>> start Entries

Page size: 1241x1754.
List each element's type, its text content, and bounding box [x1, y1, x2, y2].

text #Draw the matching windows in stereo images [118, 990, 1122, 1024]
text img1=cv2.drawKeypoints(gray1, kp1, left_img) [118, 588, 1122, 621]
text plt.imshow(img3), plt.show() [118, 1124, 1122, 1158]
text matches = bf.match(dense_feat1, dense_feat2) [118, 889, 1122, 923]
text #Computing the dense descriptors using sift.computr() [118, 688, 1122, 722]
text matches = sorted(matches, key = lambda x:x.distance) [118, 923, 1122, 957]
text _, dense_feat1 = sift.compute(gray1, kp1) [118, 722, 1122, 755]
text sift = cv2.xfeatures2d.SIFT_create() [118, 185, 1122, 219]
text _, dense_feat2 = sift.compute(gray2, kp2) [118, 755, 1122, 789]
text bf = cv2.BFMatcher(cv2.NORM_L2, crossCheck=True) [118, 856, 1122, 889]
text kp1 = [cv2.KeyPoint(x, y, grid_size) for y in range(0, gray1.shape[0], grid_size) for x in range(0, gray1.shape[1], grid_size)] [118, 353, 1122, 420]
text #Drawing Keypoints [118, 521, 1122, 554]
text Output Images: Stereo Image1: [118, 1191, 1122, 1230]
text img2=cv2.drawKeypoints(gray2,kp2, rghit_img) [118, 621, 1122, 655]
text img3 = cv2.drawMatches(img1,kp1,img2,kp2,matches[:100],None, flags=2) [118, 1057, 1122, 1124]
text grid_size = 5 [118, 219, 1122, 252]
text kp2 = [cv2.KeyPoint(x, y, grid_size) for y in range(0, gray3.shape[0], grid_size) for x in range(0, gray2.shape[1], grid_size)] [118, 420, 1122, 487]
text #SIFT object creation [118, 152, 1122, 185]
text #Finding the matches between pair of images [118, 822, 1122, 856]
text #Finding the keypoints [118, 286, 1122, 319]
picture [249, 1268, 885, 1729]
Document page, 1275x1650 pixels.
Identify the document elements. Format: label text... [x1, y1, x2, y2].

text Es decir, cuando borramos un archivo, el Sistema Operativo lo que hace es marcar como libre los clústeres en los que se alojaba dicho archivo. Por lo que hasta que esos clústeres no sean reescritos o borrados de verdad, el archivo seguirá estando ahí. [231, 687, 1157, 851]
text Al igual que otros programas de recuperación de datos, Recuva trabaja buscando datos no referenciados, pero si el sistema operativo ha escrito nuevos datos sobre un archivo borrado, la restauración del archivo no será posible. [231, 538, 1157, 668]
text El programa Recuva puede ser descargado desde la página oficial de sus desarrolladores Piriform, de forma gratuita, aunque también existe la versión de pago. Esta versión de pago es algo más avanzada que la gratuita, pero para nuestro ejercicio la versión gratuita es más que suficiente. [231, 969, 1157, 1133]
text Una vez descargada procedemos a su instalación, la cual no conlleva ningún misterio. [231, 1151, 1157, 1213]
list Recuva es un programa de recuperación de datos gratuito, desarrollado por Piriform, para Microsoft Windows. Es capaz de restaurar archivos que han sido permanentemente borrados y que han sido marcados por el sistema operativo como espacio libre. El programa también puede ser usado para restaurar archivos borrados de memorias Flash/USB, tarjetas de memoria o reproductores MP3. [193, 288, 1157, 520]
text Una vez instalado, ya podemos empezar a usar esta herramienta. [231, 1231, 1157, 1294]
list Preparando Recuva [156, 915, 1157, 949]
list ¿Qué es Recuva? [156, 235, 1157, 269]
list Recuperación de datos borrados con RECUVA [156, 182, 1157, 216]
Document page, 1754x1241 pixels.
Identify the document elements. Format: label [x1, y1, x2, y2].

>> end Entries

• Short problem
Output the lines of the records above as a Markdown table with the columns "No." and "Entry", numbering each row and omitting blank lines. Begin at the line that contains "text #Draw the" and stop after the line that contains "text #Finding the matches".

• Answer to this problem
| No. | Entry |
|---|---|
| 1 | text #Draw the matching windows in stereo images [118, 990, 1122, 1024] |
| 2 | text img1=cv2.drawKeypoints(gray1, kp1, left_img) [118, 588, 1122, 621] |
| 3 | text plt.imshow(img3), plt.show() [118, 1124, 1122, 1158] |
| 4 | text matches = bf.match(dense_feat1, dense_feat2) [118, 889, 1122, 923] |
| 5 | text #Computing the dense descriptors using sift.computr() [118, 688, 1122, 722] |
| 6 | text matches = sorted(matches, key = lambda x:x.distance) [118, 923, 1122, 957] |
| 7 | text _, dense_feat1 = sift.compute(gray1, kp1) [118, 722, 1122, 755] |
| 8 | text sift = cv2.xfeatures2d.SIFT_create() [118, 185, 1122, 219] |
| 9 | text _, dense_feat2 = sift.compute(gray2, kp2) [118, 755, 1122, 789] |
| 10 | text bf = cv2.BFMatcher(cv2.NORM_L2, crossCheck=True) [118, 856, 1122, 889] |
| 11 | text kp1 = [cv2.KeyPoint(x, y, grid_size) for y in range(0, gray1.shape[0], grid_size) for x in range(0, gray1.shape[1], grid_size)] [118, 353, 1122, 420] |
| 12 | text #Drawing Keypoints [118, 521, 1122, 554] |
| 13 | text Output Images: Stereo Image1: [118, 1191, 1122, 1230] |
| 14 | text img2=cv2.drawKeypoints(gray2,kp2, rghit_img) [118, 621, 1122, 655] |
| 15 | text img3 = cv2.drawMatches(img1,kp1,img2,kp2,matches[:100],None, flags=2) [118, 1057, 1122, 1124] |
| 16 | text grid_size = 5 [118, 219, 1122, 252] |
| 17 | text kp2 = [cv2.KeyPoint(x, y, grid_size) for y in range(0, gray3.shape[0], grid_size) for x in range(0, gray2.shape[1], grid_size)] [118, 420, 1122, 487] |
| 18 | text #SIFT object creation [118, 152, 1122, 185] |
| 19 | text #Finding the matches between pair of images [118, 822, 1122, 856] |